### [Extracted data entries]

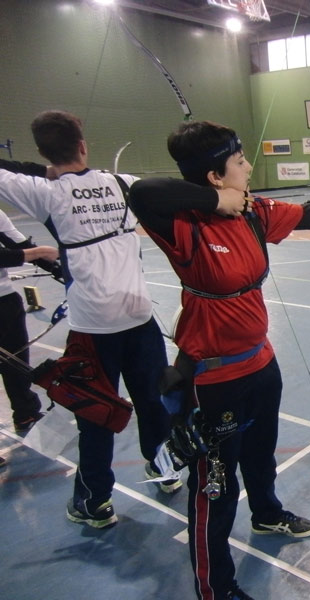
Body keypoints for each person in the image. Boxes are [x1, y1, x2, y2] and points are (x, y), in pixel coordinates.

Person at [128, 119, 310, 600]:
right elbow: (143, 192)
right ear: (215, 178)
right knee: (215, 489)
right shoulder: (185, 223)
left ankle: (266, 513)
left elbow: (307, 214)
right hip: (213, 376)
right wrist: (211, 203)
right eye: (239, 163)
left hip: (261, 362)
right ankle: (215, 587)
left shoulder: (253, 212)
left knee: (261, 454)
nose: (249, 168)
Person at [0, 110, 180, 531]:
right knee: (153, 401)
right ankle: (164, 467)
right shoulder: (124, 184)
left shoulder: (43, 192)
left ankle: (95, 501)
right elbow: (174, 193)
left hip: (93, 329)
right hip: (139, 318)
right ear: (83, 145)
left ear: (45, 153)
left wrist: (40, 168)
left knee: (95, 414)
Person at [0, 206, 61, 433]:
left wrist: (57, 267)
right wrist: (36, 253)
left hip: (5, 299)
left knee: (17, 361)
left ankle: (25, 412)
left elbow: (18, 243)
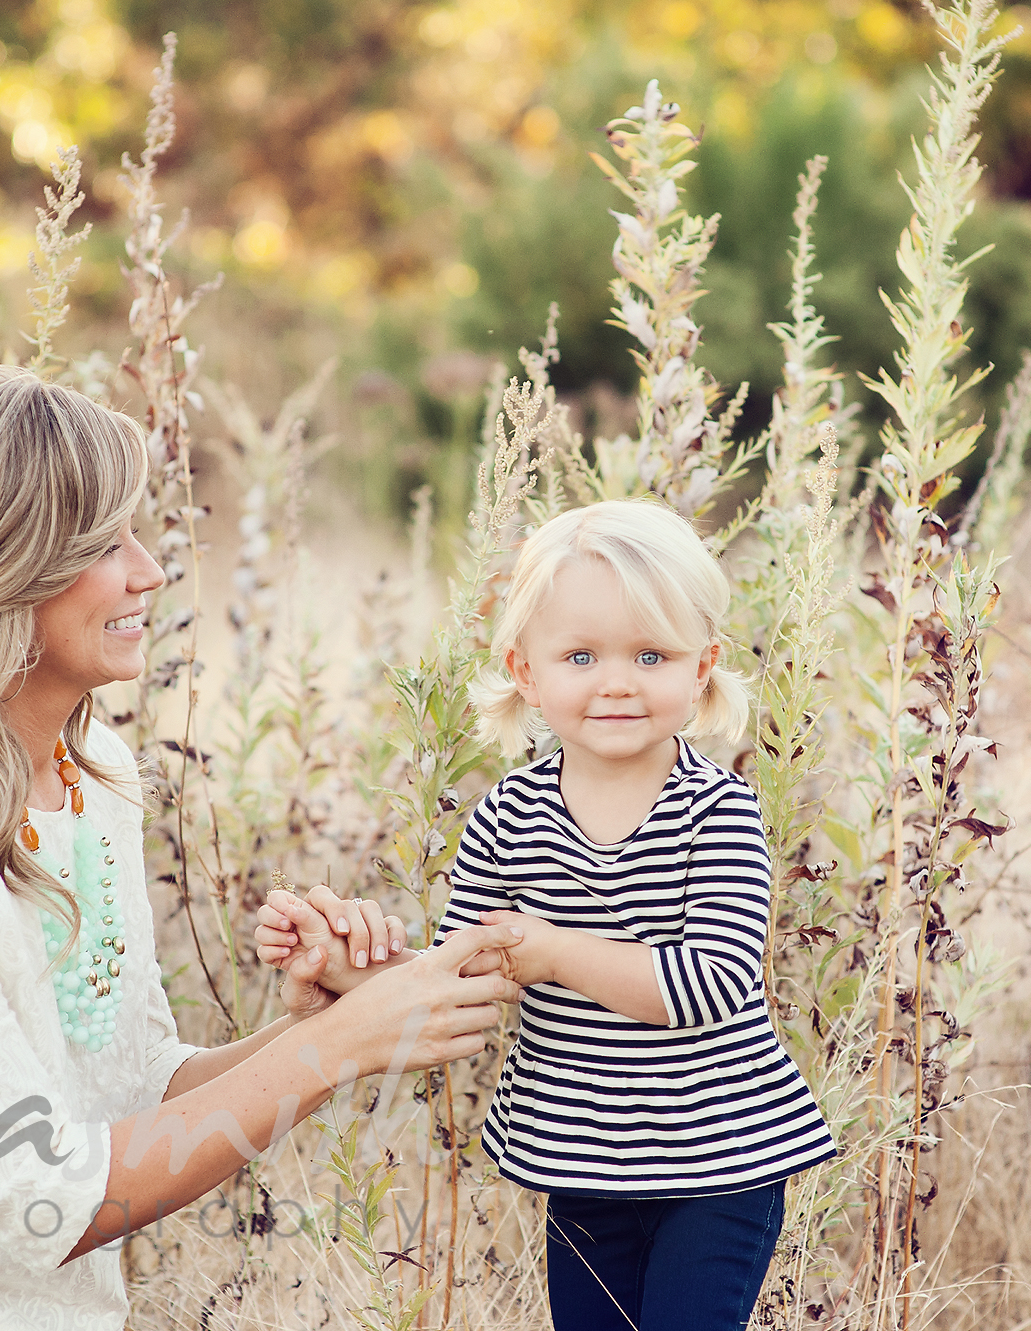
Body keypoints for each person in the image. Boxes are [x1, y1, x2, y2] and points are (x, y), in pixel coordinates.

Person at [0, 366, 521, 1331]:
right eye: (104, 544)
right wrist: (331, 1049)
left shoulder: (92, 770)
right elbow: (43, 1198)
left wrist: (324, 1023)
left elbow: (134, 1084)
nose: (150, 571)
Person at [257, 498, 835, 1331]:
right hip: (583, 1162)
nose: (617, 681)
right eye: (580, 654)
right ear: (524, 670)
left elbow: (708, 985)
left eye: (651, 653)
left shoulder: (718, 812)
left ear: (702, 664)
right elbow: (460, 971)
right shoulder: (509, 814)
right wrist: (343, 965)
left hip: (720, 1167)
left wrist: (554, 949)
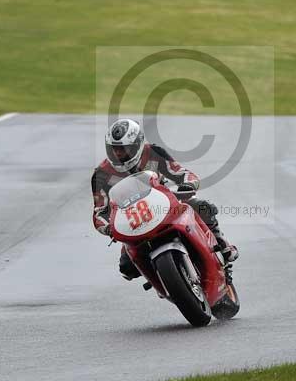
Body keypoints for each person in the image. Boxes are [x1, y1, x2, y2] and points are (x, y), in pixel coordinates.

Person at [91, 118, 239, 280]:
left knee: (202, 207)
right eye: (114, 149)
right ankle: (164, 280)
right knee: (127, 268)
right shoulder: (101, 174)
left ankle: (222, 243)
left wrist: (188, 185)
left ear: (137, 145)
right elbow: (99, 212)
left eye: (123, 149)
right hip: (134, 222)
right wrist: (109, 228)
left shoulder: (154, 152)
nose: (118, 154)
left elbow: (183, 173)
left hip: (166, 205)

### [HOW TO COMPLETE THIS TASK]
Repeat the lines exactly, starting with the line that contains "right ear: (524, 670)" and ending with the last line of the entries. Keep both of those lines but no pictures.

### [YOUR RESPONSE]
right ear: (524, 670)
left elbow: (708, 985)
left eye: (651, 653)
left shoulder: (718, 812)
left ear: (702, 664)
right elbow: (460, 971)
right shoulder: (509, 814)
right wrist: (343, 965)
left hip: (720, 1167)
left wrist: (554, 949)
Body keypoints for each person in the image. Boxes are [x1, y1, x2, y2] and points are (x, y), in pixel coordinates.

Person at [91, 118, 239, 280]:
left knee: (202, 207)
right eye: (114, 149)
right ankle: (164, 280)
right knee: (127, 268)
right shoulder: (101, 174)
left ankle: (222, 243)
left wrist: (188, 185)
left ear: (137, 145)
right elbow: (99, 212)
left eye: (123, 149)
right hip: (134, 222)
right wrist: (109, 228)
left shoulder: (154, 152)
nose: (118, 154)
left elbow: (183, 173)
left hip: (166, 205)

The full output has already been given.